The most significant contribution that Turnbull could make to the current United Nations/Obama-sponsored discussions in New York on the global refugee crisis would be to take the lead and commit to drive an Asian regional solution to the challenge.

Not only could such an initiative add some real substance to what is in danger of being just another “talkfest”, and perhaps even encourage other regions to do the same, but it’s already an imperative from our domestic point of view.

It won’t be much of a contribution if all Turnbull does is pat ourselves on the back about how effective we’ve been in securing our borders. This will in effect suggest, as Abbott did in Europe, that “the world should adopt our model”, without being prepared to acknowledge the inherent weaknesses of our national response. This also doesn’t recognise that any sustainable global or regional solution must be based on co-operation and compromise.

Offshore processing on Manus and Nauru was only ever a short-term, stopgap response. Sure, it sends the desired negative message to people smugglers, significantly weakening their business model. But it was never going to be a sustainable solution given the cost, the increasingly evident inhumanity and the lack of an effective resettlement strategy.

Recent media reports suggest the costs of these centres have accelerated dramatically, into the billions of dollars in recent years. There have been many disturbing reports of physical and mental abuse of detainees. And the Papua New Guinea Supreme Court has effectively demanded the closure of Manus, with nearly 850 asylum seekers to be “relocated” (but to where?), in the very near term.

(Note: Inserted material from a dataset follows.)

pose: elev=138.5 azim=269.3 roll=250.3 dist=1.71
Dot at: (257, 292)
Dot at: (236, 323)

Although the Nauru centre has a history and experience stretching back into the Howard era, Manus was always an additional, ill-conceived “quick fix”. A substantial commitment of additional untied aid was made, on top of the establishment and operating costs.

This was done without due consideration of the likely political and social difficulties of housing mostly Muslim asylum seekers, in somewhat “better” conditions than many Manus residents (mostly Christian) enjoyed. This is without any guarantee of resettlement in PNG, for those identified as genuine refugees.

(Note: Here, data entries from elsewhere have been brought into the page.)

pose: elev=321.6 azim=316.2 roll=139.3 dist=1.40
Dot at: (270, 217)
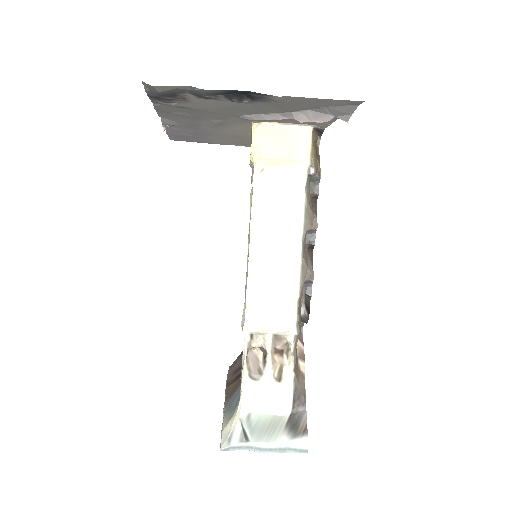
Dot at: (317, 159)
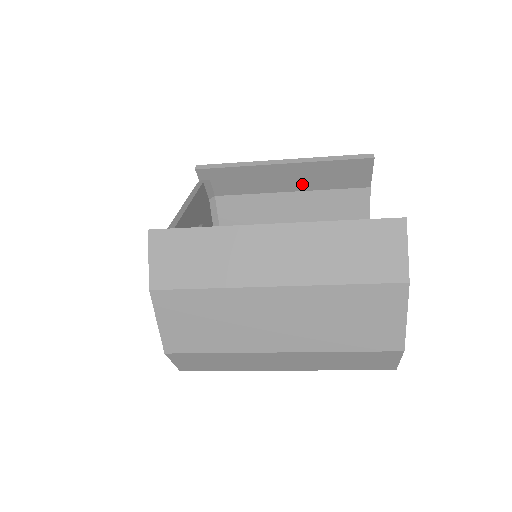
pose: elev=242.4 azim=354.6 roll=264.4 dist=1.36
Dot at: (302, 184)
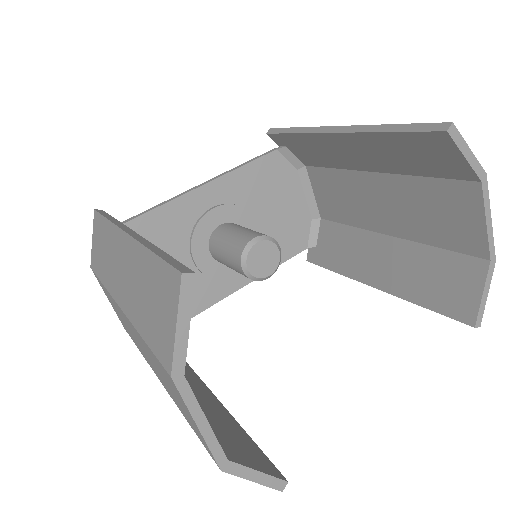
Dot at: (379, 163)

So, there is now a very real urgency in our situation. But our options seem particularly limited in the absence of an effective regional framework that addresses the totality of the challenges.

Fundamental to an effective and sustainable regional solution is a process that involves source, transition, destination and resettlement countries. It also involves initially accepting the magnitude, nature and urgency of the regional refugee challenge, and each country’s roles therein. Then for them to combine to agree on the essential elements of an effective overall solution, with each, in turn, accepting their responsibilities in delivering such a solution.

For far too many years, on this and other occasions dating back to the 1970s, the source and transition countries have been more than happy to see the asylum seekers leave, or to push them on. These countries are avoiding acknowledging their roles and responsibilities and thereby magnifying the problems for others, especially destination countries. They have also resisted in assisting to define a solution.

At the very least, source countries need to do more to assist people before they leave and to accept resettlement responsibilities in the event that those who have left can be returned, if found not to be genuine refugees.

Similarly, transition countries need to accept a role and responsibility to make it difficult to just transit through their country. This can be done by setting and enforcing appropriate visa requirements and employing their police forces to close down the people smugglers.

From our national point of view, a fundamentally important element of a possible regional solution would be to seek to establish a refugee assessment centre in a transition country, such as Indonesia (from where most of our asylum seekers depart).

This would need to be at our cost, of course, and be conducted under the auspices of the UNHCR. This could destroy people smuggling, if it was also clear that any who ventured beyond that process would simply be returned to that centre for consideration.

Clearly, this would also need the backing of a well-developed resettlement strategy, so that genuine refugees could be resettled expeditiously, in the region or globally.

It is not possible in a short column such as this to canvass too much detail, except to emphasise that there is a significant global and regional refugee crisis. It represents a very significant moral, social, economic and political challenge, and needs an urgent and considered response.

The world simply can’t go on just doing little more than “more of the same”, and expecting different results. This is especially so given the recent, accelerating drift, especially in the United Kingdom (Britain’s exit from the European Union), Europe and the United States towards nationalism and isolationism that is anti-globalisation and anti-immigration. This threatens the global order of the last several decades from which most have benefited.

The need for innovative, but sensitive, and constructive leadership has rarely been greater. Malcolm could make a very significant contribution.